Any two images of the same planar surface in space are related by a homography, which can be represented by a homography matrix.
$$H = \begin{bmatrix} a & b & c \\ d & e & f \\ g & h & 1 \end{bmatrix} $$This method technically only requires four point correspondence pairs to be recovered, but in practice, least square regression on many pairs of points works better. $$\begin{bmatrix} x_{1,1} & y_{1,1} & 1 & 0 & 0 & 0 & -x_{1,1} x_{2,1} & -y_{1,1} x_{2,1} \\ 0 & 0 & 0 & x_{1,1} & y_{1,1} & 1 & -x_{1,1} y_{2,1} & -y_{1,1} y_{2,1} \\ & & & & \vdots & & & \\ x_{1,n} & y_{1,n} & 1 & 0 & 0 & 0 & -x_{1,n} x_{2,n} & -y_{1,n} x_{2,n} \\ 0 & 0 & 0 & x_{1,n} & y_{1,n} & 1 & -x_{1,n} y_{2,n} & -y_{1,n} y_{2,n} \\ \end{bmatrix} \begin{bmatrix} a \\ b \\ c \\ d \\ e \\ f \\ g \\ h \end{bmatrix} = \begin{bmatrix} x_{2,1} \\ y_{2,1} \\ \vdots \\ x_{2,n} \\ y_{2,n} \end{bmatrix}. %]]> $$
Using the equations above, we can calculate the homography matrix. For this part, point correspondences are manually chosen.

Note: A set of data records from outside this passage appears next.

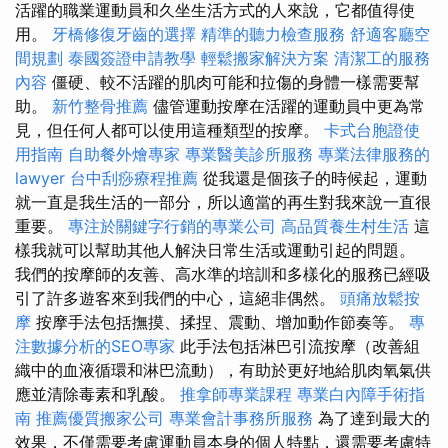
活躍的職業運動員和久坐生活方式的人來說，它都值得使
用。
牙橋修復牙齒的選擇
精準的聽力檢查服務
舒適客廳空
間規劃
泰國簽證申請教學
輕鬆搬家解決方案
清潔工的服務
內容
僵硬、較不活躍的肌肉可能和拉傷的身體一樣需要幫
助。
新竹整骨推薦
儘管運動按摩在活躍的運動員中更為常
見，但任何人都可以使用這種類型的按摩。
卡式台胞證使
用指南
自助餐外燴專家
專業醫美診所服務
專業法律服務的
lawyer
台中刮痧療程推薦
從我還是個孩子的時候起，運動
就一直是我生活的一部分，所以適當的再生對我來說一直很
重要。
專注於關鍵字行銷的專業公司
高品質養生村生活
這
樣我就可以幫助其他人解決日常生活或運動引起的問題。
我們的按摩師的友善、高水準的培訓和多樣化的服務已經吸
引了許多遊客來到我們的中心，這絕非偶然。
頭痛放鬆按
摩
按摩手法包括撫摸、揉捏、震動、增加動作節奏等。
專
注數據分析的SEO專家
此手法包括淋巴引流按摩（改善組
織中的血液循環和淋巴流動），有助於更好地給肌肉氧氣供
應並清除毒素和乳酸。
推拿師專業課程
專業白內障手術指
南
推薦優質搬家公司
專業會計事務所服務
為了達到最大的
效果，不僅需要考慮運動員本身的個人特點，還需要考慮特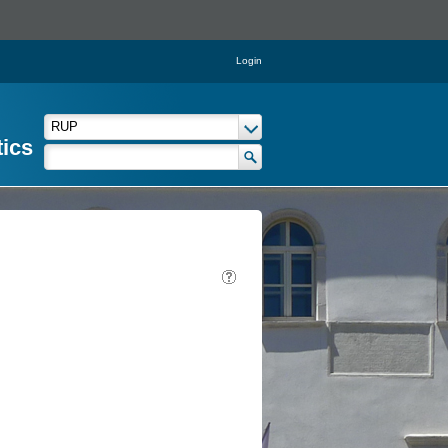
Login
tics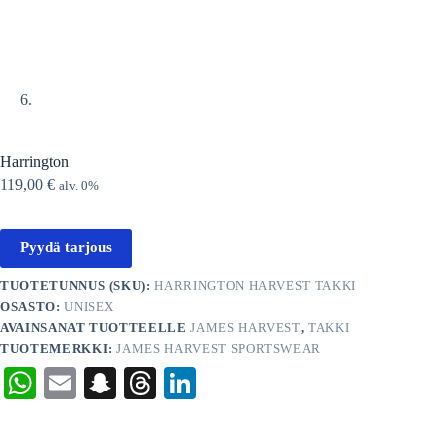
Harrington
119,00
€
alv. 0%
Pyydä tarjous
TUOTETUNNUS (SKU):
HARRINGTON HARVEST TAKKI
OSASTO:
UNISEX
AVAINSANAT TUOTTEELLE
JAMES HARVEST
,
TAKKI
TUOTEMERKKI:
JAMES HARVEST SPORTSWEAR
W
E
S
T
Li
ha
m
na
hr
nk
ts
ail
pc
ea
ed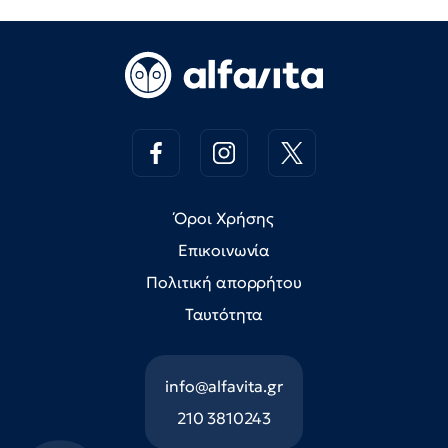
Όροι Χρήσης
Επικοινωνία
Πολιτική απορρήτου
Ταυτότητα
info@alfavita.gr
210 3810243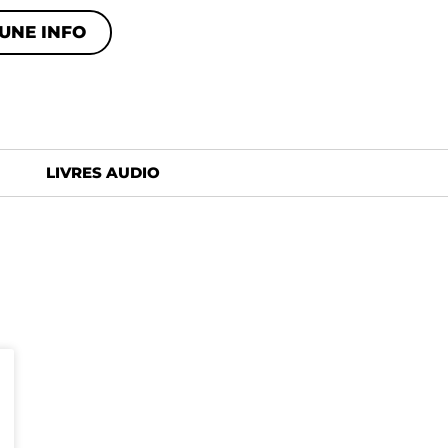
UNE INFO
LIVRES AUDIO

We can now perform (inverse) image warping: for every coordinate value in the output result, multiply by the (inverse) homography matrix, taking care to normalize w to be 1, to recover the coordinates in the original image. One application of a homography is image rectification: given an image containing a planar surface, warp it so that it is frontal-parallel. We simply select 4 points representing the corners of the plane in the original image and choose the correponding points in the output to be the corners of a rectangle. Below we illustrate some examples.
We used the provided starter code to generate many potential points of interest in the images. The Harris Corner algorithm tries to find corners in an image, or points whose local neighborhoods stand in two different edge directions. Below is an example of the Harris corners found in the train image.
Next, we implement Adaptive Non-Maximal Suppression to lower the amount of potential interest points, while also maintaining an even distribution over the image. For each potential point, we find the suppression radius: the minimum distance to nearest point that has Harris response at least 1/c * HarrisResponse(current point). We found that a c of 0.9 worked quite well, and kept 500 interest points with the highest suppression radius.
Our next step is extracting feature descriptors from our interest points. We first take a 40x40 patch around each point and downsample it to 8x8. This helps make our features more robust.
Now we try to match the features between our two images. For each feature, we find the squared distance between each feature in both images. Then, we apply the Lowe ratio test, only considering the features to match if the ratio of the distance to the 1-NN over the distance to the 2-NN is less than some threshold. We used 0.3.
Finally, we use RANSAC to eliminate any potential outliers. We choose 4 potential matches at random and determined the inliers and outliers. After sampling a repeated amount of times, we kept the largest set of inliers as our set of feature matches.
Below is a comparison between the more manually involved mosaic (left) and the automatic feature matching mosaic (right).
I learned that the computer can do a remarkably good job automatically detecting features and matching them. It was very surprising to find out that this was not as complex as I first imagined it to be.